The image of the thermometer and using such a familiar item to "chart" or recognize emotions is an excellent teaching tool. Young children can describe their tolerance level as being a "one," which is in the calm zone or as high as a "five," which often presages a melt-down. Instead of the mercury rising, this book will help youngsters with autism to know when certain emotions are rising and how to verbalize and describe them.
After reading the raving reviews I ordered it and it was a huge disappointment ! This book was nothing like what I was expecting !
First it is more a booklet or a leaflet than a real book, it probably has about 20 pages (I don't know exactly because I sent it back right away).
When you open the book you usually have one page with a cartoon representing the child coping with his autism getting too big (I personally didn't like the drawings) and on the other page just a few lines of text. That's it !!
This book is made for kids, older kids, that can look at it and relate to it ! I thought it was for parents to teach their kids ways of relaxing, it's not ! (I guess the one I needed was the one explaining the 5 points scale...) I am under the impression that this book is useless unless you have the other one and your child is used to the 5 points scale !
I really hope Amazon is going to add the "search inside" option on this book because anyone interested in it should take a pick to make sure it is what they think it is !
The rating system is a good idea. It can be used for identifying the intensity of an emotion, "My frustration is at a 4", "My anger is at a 3", etc.

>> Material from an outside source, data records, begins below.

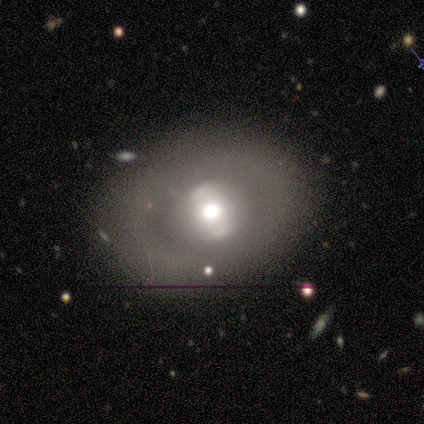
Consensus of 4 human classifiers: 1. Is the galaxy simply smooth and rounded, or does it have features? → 75% featured or disk, 25% star or artifact, 0% smooth.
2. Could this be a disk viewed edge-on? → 100% no, 0% yes.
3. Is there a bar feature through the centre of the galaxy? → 100% no, 0% strong, 0% weak.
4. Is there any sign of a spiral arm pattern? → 100% no, 0% yes.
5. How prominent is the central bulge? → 100% moderate, 0% dominant, 0% large, 0% small, 0% none.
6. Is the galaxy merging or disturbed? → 100% none, 0% minor disturbance, 0% major disturbance, 0% merger.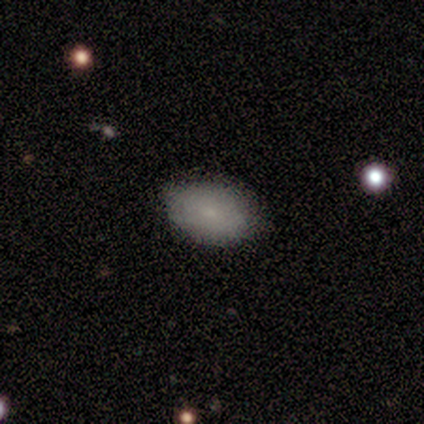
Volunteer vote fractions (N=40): Overall: smooth (78%). How rounded: in between (94%). Merging: none (76%).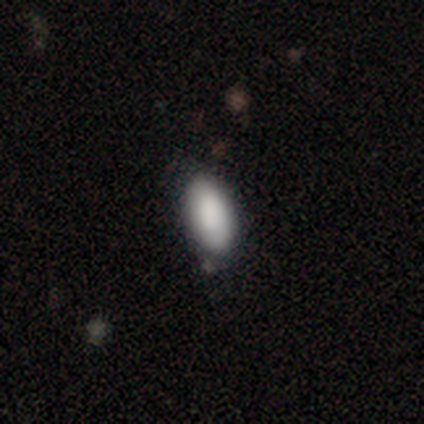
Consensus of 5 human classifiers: smooth_or_featured: smooth (p=1.00)
how_rounded: in between (p=0.80) [alt: cigar-shaped p=0.20]
merging: none (p=1.00)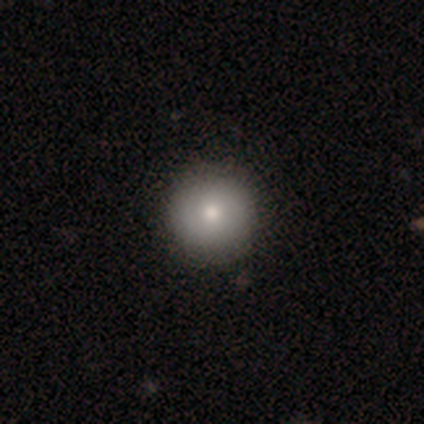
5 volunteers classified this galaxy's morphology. smooth-or-featured: smooth: 80% | featured or disk: 20% | star or artifact: 0%
  how-rounded: round: 100% | in between: 0% | cigar-shaped: 0%
  merging: none: 100% | minor disturbance: 0% | major disturbance: 0% | merger: 0%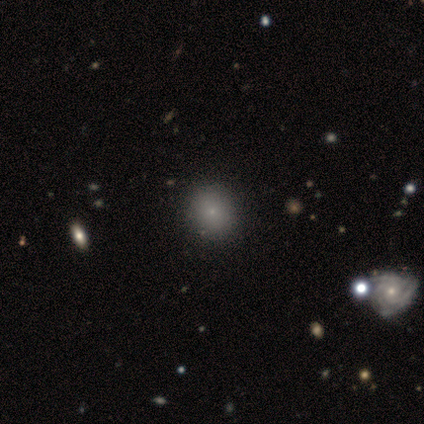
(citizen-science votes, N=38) Overall: smooth (76%). How rounded: round (90%). Merging: none (53%).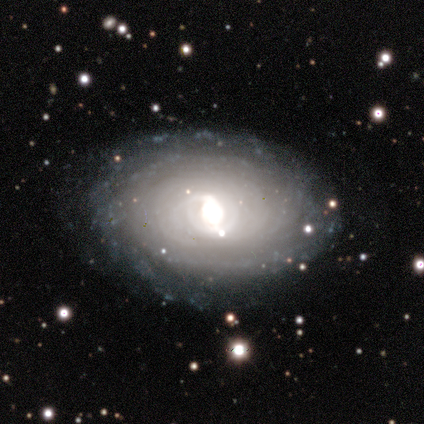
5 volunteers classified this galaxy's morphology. This is clearly a featured or disk galaxy (100%). It is clearly not viewed edge-on (100%). Bar: likely weak (60%). Spiral arm pattern: clearly yes (80%). Spiral arm count: clearly can't tell (100%). Spiral winding: clearly tight (100%). Central bulge: likely large (60%). Merging: clearly none (80%).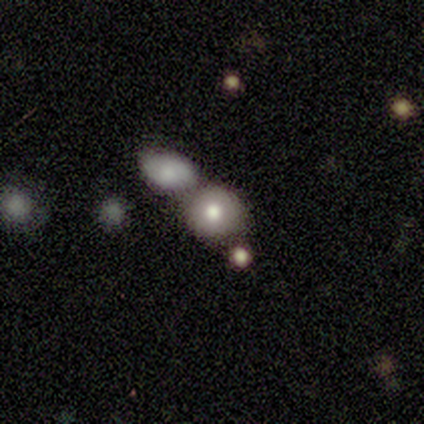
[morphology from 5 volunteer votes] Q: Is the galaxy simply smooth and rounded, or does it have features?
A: smooth — 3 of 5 (60%).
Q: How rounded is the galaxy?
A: round — 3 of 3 (100%).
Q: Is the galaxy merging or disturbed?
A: merger — 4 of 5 (80%).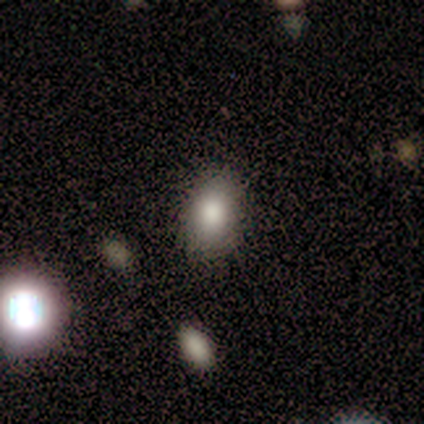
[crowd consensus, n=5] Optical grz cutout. It shows a smooth galaxy with no disk features (80%) that is in between round and cigar-shaped (75%). Merging: none (80%).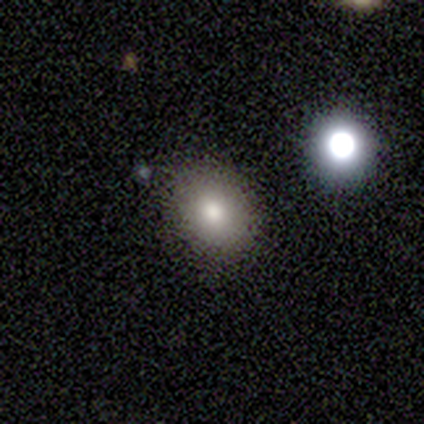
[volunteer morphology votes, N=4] A smooth galaxy with no disk features (100%) that is in between round and cigar-shaped (75%). Merging: none (50%).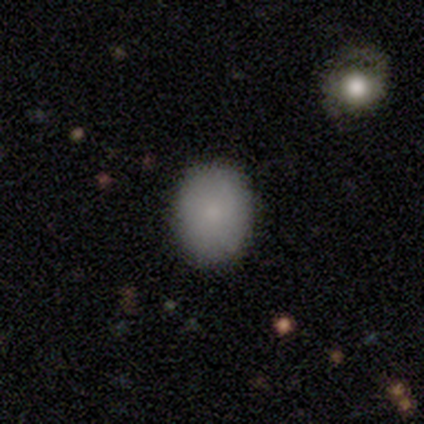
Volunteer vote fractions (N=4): smooth 100%, featured or disk 0%, star or artifact 0%. Down the decision tree: how rounded — in between (100%); merging — none (100%).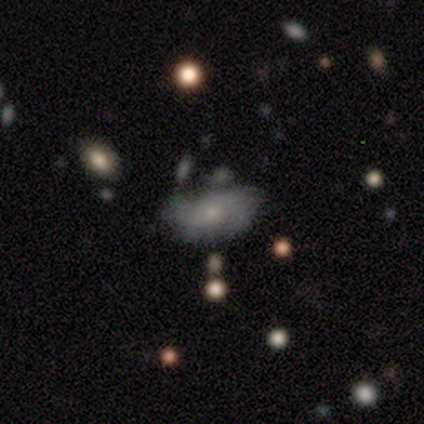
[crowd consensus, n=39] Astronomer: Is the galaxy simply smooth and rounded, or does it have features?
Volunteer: featured or disk — 54% (runner-up: smooth, 36%).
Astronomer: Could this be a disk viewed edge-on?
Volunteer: no — 100%.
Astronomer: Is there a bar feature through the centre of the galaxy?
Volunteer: no — 76%.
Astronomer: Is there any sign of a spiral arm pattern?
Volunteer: yes — 62% (runner-up: no, 38%).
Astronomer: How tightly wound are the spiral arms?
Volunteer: medium — 54% (runner-up: loose, 31%).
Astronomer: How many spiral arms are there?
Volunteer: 2 — 38% (runner-up: can't tell, 31%).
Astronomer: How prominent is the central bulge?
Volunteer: small — 48% (runner-up: moderate, 43%).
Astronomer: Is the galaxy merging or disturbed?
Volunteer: none — 29% (runner-up: merger, 20%).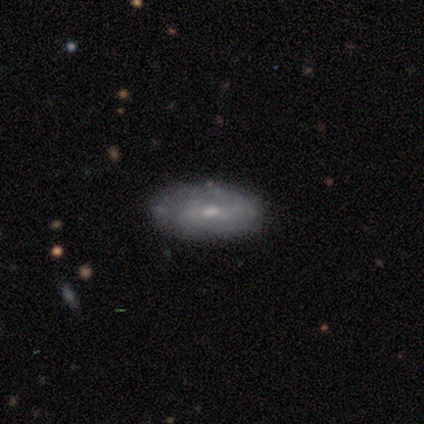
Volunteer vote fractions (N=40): Smooth or featured? featured or disk (65%)
Edge-on disk? no (96%)
Bar? no (48%)
Spiral arms? yes (76%)
Spiral winding? medium (63%)
Spiral arm count? 2 (58%)
Bulge size? small (68%)
Merging? none (75%)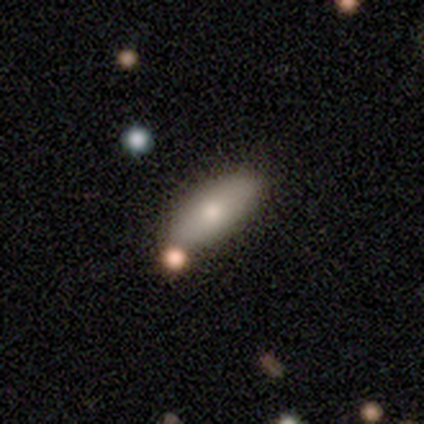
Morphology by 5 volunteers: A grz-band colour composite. It shows a smooth galaxy with no disk features (80%) that is in between round and cigar-shaped (75%). Merging: none (100%).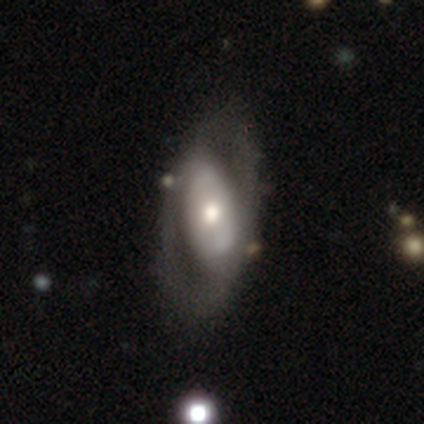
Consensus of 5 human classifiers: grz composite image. It shows a featured or disk galaxy (80%) with no bar (50%), 2 (67%) loose (67%) spiral arms (75%) and a moderate central bulge (100%). Merging: none (60%).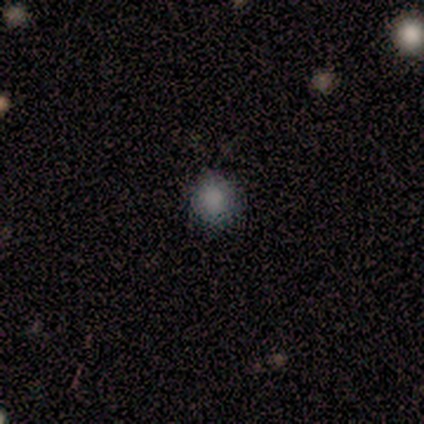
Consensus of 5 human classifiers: Smooth or featured? smooth (80%)
How rounded? round (100%)
Merging? none (75%)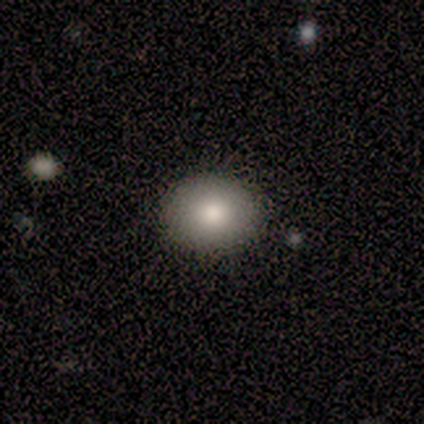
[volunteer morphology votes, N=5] type=smooth (80%); roundness=round (50%, tied with in between); merging=none (100%).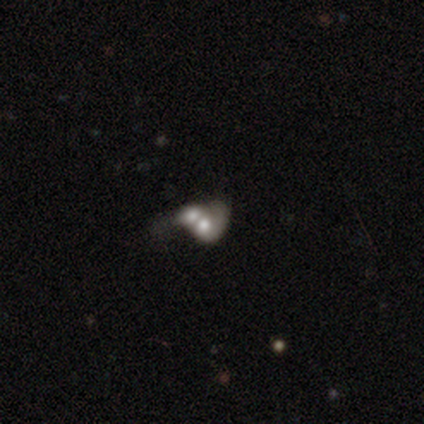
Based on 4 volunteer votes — Overall: smooth (75%). How rounded: in between (67%; round 33%). Merging: merger (100%).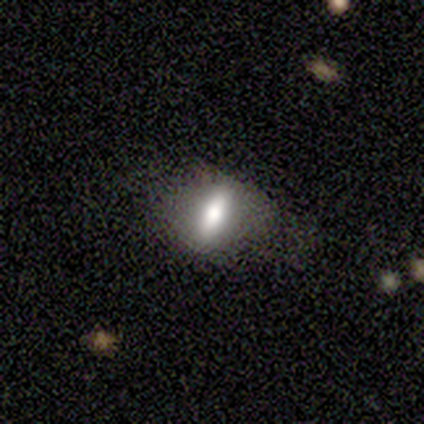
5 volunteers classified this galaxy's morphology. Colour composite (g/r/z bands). It shows a smooth galaxy with no disk features (60%) that is cigar-shaped (100%). Merging: none (80%).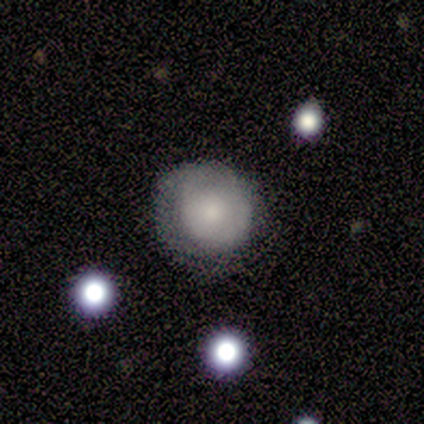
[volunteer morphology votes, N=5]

The very visual pictures of a thermometer with a One(calm) to Five("Red Alert") scale really helped my boys learn how to identify their anger before it gets to the 5 stage. I even use this language daily to really incorporate it in all our lives. When they are doing something they enjoy, I ask "Where is your thermometer now"? and when I get upset I say to my boys "My thermometer is at a 4 so I am going to take a break". The language is simple, the concept is brilliant. This is a must have for ALL parents, not just those with Autistic kids.